THINGS TO DO:
1 - Answer these questions using the article on travel CO₂ emissions:
(a) Roughly what percentage of global CO₂ emissions comes from transport?
(b) What emission factor per passenger-kilometer is given for bus/coach?
(c) How many kilograms of CO₂ does the train produce on the London to Paris route?
2 - From the article on travel CO₂ emissions, repeat word for word the stretch from "We used average" through "multiplier of ~2×)".

SOURCE TEXT:
::::
High-speed train on a scenic mountain route
Environment Science

Train vs Plane vs Car: Real CO₂ Numbers for Popular Routes

Transport accounts for around 16% of global CO₂ emissions. Choosing how you travel matters — but by exactly how much? We crunched the numbers for popular routes across all major transport modes.

Our Methodology

We used average emission factors per passenger-kilometre from peer-reviewed sources:

  • Flights: 255g CO₂e/km (including radiative forcing multiplier of ~2×)
  • Car (solo driver): 171g CO₂/km (average petrol car)
  • Car (4 passengers): 43g CO₂/km per person
  • Bus/Coach: 68g CO₂/km
  • Train (European average): 41g CO₂/km

Note: these are averages. A newer EV on a green grid emits far less. A packed 747 emits less per seat than a half-empty regional jet.

London → Paris (344 km)

✈️ Flight: 88 kg · 🚗 Car (solo): 59 kg · 🚌 Bus: 23 kg · 🚆 Train: 14 kg

The Eurostar wins by 6×. For this short route, flying is the worst choice by a wide margin.

New York → Los Angeles (4,490 km)
::::
[Item enumeration data]
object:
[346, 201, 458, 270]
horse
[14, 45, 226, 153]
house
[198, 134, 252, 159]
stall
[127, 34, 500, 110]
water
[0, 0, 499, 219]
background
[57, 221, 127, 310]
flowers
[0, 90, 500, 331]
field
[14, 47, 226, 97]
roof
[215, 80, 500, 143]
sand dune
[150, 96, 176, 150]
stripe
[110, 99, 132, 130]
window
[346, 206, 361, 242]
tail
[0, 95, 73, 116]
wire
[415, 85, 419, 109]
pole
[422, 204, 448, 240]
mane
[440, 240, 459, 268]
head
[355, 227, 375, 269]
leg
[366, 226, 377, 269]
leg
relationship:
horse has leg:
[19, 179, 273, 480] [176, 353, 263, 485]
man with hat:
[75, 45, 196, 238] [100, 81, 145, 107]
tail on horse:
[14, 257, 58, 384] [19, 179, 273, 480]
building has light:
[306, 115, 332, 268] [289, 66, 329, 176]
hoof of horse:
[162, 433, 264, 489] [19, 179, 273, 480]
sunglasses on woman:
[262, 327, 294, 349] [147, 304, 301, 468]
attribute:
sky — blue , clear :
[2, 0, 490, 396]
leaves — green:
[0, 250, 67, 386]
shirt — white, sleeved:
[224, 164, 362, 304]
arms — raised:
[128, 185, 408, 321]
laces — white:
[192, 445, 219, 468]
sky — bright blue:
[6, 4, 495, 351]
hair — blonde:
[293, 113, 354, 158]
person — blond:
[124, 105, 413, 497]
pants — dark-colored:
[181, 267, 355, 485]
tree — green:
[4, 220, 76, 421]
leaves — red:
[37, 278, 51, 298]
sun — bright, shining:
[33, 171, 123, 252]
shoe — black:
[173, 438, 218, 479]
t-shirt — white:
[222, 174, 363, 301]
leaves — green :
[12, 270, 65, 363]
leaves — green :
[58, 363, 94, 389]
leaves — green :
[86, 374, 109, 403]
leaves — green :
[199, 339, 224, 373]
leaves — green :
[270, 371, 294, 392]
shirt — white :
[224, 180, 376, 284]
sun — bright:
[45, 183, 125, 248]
::::
ANSWERS TO THE EXERCISES:
1 -
(a) Around 16%
(b) 68g CO₂/km
(c) 14 kg

2 -
We used average emission factors per passenger-kilometre from peer-reviewed sources:

  • Flights: 255g CO₂e/km (including radiative forcing multiplier of ~2×)